Summary and Analysis Chapter 6

Summary

After finishing college, Gogol completes a graduate program in architecture at Columbia University. He now works for an architecture firm in New York City, earning very little money and living in a tiny apartment. One night at a party, he meets a girl named Maxine Ratliff, a fellow Columbia graduate who works for a publisher of art books. The next morning, Maxine calls him, claiming to have looked up his number in the phone book, and invites him to have dinner with her at her parents’ house.

Maxine and her parents, Lydia and Gerald, live a life far wealthier and far more culturally “American” than Gogol is accustomed to. Their house is enormous, their dinner accompanied by plenty of expensive wine, and their mealtime conversation unlike anything Gogol hears from his own parents. Gogol and Maxine begin dating; soon Gogol is spending so many nights with Maxine that he barely seems to live in his tiny apartment anymore. The Ratliffs give him house keys and encourage him to think of the house as his. He loves all the ways their life is different from his own Bengali upbringing, but he can’t help feeling that he doesn’t quite belong.
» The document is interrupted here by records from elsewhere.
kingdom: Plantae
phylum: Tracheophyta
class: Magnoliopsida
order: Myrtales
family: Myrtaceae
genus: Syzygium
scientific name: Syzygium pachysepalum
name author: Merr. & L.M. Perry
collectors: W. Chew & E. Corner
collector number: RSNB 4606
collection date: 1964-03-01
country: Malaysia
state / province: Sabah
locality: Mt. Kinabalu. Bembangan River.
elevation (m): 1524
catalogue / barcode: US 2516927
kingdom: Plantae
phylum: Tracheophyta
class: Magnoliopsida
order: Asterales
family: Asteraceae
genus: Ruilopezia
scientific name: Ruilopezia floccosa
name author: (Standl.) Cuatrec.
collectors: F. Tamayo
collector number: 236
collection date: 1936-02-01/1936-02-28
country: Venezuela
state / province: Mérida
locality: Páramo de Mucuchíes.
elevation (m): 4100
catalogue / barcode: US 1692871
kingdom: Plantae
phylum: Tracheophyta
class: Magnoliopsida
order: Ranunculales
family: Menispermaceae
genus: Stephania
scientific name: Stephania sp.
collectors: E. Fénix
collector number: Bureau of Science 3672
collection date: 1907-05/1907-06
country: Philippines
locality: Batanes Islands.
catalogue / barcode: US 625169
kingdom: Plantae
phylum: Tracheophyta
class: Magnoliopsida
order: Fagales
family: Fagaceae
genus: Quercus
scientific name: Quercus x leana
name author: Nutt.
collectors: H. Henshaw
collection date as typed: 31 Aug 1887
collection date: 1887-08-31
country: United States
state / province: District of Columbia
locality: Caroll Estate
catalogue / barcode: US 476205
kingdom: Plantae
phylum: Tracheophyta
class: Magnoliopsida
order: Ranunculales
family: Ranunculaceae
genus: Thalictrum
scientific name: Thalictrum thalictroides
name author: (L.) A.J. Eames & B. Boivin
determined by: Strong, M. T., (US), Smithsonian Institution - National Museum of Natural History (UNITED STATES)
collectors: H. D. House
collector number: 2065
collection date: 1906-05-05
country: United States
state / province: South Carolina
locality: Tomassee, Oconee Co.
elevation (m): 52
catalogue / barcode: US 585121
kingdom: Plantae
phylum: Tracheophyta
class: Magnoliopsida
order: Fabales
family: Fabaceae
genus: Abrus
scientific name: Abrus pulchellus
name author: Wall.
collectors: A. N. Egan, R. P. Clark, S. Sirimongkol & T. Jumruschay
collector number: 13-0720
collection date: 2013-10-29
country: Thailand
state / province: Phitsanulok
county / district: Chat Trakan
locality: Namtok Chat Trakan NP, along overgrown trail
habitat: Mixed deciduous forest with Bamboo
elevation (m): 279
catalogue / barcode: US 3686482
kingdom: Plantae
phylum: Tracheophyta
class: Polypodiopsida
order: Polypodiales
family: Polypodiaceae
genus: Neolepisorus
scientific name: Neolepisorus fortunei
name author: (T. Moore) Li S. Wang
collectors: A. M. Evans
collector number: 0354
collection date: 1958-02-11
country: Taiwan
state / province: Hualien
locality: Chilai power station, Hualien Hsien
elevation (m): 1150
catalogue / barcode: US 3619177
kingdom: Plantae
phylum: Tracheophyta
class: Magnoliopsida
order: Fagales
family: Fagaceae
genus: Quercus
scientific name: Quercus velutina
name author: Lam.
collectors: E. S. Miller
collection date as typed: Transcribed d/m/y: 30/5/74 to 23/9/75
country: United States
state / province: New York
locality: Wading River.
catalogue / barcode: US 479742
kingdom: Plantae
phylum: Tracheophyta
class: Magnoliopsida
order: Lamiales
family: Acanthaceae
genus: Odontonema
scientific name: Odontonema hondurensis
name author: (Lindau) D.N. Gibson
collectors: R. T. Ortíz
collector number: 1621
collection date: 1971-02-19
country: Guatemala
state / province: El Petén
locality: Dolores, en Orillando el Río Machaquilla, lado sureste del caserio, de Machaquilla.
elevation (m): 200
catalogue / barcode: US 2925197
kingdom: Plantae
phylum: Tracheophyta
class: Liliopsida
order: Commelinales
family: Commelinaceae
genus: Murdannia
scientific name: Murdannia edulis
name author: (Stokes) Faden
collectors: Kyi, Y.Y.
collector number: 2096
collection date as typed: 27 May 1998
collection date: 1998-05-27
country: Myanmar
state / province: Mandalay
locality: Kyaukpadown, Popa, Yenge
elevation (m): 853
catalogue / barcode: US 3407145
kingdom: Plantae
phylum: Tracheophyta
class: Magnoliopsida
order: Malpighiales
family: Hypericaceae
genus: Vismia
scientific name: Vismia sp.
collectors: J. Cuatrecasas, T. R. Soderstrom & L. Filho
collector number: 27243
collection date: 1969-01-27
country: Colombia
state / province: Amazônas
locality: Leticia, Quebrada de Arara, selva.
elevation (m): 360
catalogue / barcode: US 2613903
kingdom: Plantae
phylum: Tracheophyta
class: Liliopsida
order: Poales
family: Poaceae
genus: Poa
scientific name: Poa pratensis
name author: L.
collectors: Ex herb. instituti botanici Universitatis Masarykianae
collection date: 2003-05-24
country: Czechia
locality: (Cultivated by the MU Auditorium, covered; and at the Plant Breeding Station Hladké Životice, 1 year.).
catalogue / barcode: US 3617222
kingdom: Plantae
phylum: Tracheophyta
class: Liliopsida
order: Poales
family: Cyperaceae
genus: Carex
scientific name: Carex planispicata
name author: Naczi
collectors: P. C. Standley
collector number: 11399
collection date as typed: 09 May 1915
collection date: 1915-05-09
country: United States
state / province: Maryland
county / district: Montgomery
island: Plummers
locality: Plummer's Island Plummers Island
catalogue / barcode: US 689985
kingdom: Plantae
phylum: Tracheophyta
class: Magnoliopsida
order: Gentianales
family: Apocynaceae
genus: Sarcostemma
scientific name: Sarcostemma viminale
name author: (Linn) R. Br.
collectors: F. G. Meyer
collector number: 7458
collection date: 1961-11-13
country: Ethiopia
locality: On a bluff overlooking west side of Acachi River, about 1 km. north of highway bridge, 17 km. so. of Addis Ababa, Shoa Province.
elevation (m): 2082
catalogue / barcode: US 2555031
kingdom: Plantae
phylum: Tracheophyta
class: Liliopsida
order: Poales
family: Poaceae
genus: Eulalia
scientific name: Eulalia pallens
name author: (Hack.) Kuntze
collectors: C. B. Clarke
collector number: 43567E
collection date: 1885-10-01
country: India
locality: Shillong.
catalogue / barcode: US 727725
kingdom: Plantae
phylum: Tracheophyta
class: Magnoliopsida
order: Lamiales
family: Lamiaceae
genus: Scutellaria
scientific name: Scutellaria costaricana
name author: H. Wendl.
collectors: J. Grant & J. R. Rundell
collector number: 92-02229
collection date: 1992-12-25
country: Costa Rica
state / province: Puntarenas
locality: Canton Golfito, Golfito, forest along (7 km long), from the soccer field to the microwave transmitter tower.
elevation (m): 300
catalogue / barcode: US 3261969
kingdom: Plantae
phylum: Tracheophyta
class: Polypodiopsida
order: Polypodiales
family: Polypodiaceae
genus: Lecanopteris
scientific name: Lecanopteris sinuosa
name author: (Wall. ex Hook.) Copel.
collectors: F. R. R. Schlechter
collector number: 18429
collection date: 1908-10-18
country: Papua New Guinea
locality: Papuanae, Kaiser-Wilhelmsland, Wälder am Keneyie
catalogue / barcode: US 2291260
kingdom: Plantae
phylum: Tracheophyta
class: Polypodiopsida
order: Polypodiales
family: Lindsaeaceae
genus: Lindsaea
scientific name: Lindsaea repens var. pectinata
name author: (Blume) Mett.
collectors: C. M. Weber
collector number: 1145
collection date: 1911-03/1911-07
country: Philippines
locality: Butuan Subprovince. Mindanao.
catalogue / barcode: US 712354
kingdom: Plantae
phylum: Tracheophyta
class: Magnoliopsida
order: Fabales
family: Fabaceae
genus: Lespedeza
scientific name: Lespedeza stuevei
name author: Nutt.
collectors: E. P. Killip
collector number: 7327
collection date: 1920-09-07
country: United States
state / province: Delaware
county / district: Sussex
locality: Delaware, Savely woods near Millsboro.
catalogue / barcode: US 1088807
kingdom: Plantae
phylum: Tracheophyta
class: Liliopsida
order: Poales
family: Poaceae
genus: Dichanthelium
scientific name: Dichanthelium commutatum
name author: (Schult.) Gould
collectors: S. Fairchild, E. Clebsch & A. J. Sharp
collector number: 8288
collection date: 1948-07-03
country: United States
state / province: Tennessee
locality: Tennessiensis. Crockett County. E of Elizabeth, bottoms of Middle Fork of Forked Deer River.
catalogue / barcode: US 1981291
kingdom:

Ashima calls and begs Gogol to visit before Ashoke leaves to spend nine months in Ohio. At first Gogol says he is too busy with work, but eventually he confesses that he is seeing someone and that he has plans to go on vacation with her in New Hampshire. He and Maxine visit the Gangulis on their way to New Hampshire, and Gogol feels uncomfortable seeing Maxine interact with his parents. At the end of the visit, Maxine hears Ashoke call his son “Gogol.” When Gogol later explains to Maxine his name change, she tells him it is “the cutest thing I’ve ever heard” but quickly forgets about it.

Gogol and Maxine join her parents in New Hampshire. Gogol hasn’t given Ashoke and Ashima a phone number to reach him, meaning that he is completely separated from his Bengali family, completely lost in Maxine’s world. He celebrates his twenty-seventh birthday with the Ratliffs and friends of theirs he has never met. He realizes that no one really knows him, that they will forget him just as easily as they have come to know him.

Analysis

Gogol views his relationship with Maxine as the height of his “American-ness” so far in his life. Maxine and her parents represent what Gogol sees as the best of American culture: the interest in art and physical affection and relational openness that Gogol has never known with his own biological family. Gogol gives himself over to this new way of life almost completely. Not only is he dating Maxine, but he begins living with the Ratliffs as well, spending holidays with them, allowing them to take the place in his life that would normally be occupied by family. They give him house keys and invite him to think of himself as an equal member of their household. He is, in a very real sense, substituting one family for another, becoming one of the Ratliffs as he withdraws from his own family. The choices he makes are a way of solidifying his American identity, and as he does so, he loses more and more of his Bengali identity.

Maxine’s lunch with Ashoke and Ashima is an external embodiment of the cultural tensions that Gogol has been feeling internally. Before the event, Ashima finds even Maxine’s nickname, “Max,” strange, objecting that “Max” is a boy’s name. Maxine proposes bringing wine for the meal, but Gogol responds that his parents don’t own a corkscrew. Gogol warns Maxine that his parents will be uncomfortable with displays of physical affection, but even so, Maxine has trouble restraining herself from running her hand through his hair. Things that feel normal to the Gangulis are startling to Maxine, and the reverse is true as well.

This tension between cultures does not in itself pose a threat to Gogol and Maxine’s relationship. Both of them are willing to put up with the occasional awkwardness, and Gogol is more than willing to leave behind parts of his cultural heritage to fit into Maxine’s world. What dooms them to failure is that Gogol has spent such a long time pretending he has no Bengali past, and Maxine believes him. Because Gogol wants so much to be “Nikhil,” he never gives Maxine an opportunity to know his complexities; when she finally does learn about his name change, she doesn’t realize its importance, dismissing it as “the cutest thing I’ve ever heard” and quickly forgetting about it. Gogol has been so effective in changing his identity that he has disguised himself from the woman who wants to love him.

As Gogol’s birthday in New Hampshire hints, his time as an adopted Ratliff can’t last forever. Although they want to function like Gogol’s family, the Ratliffs don’t know any of the history that makes Gogol who he is. They rarely bother to ask him about his past or his Bengali culture, and Lydia isn’t even sure whether Gogol was born in America. They’ve only ever known Gogol as “Nikhil,” and their ignorance of his old name is symbolic of their ignorance of everything about his life that preceded his time with them. Gogol’s birthday party is attended by strangers—not only people who have never met him before but also people like the Ratliffs, who have spent time with him and still don’t really know him. Meanwhile, because he hasn’t given the phone number of the New Hampshire house to his parents, Gogol has isolated himself from the people who have known him long enough and well enough to celebrate his birthday in a meaningful way.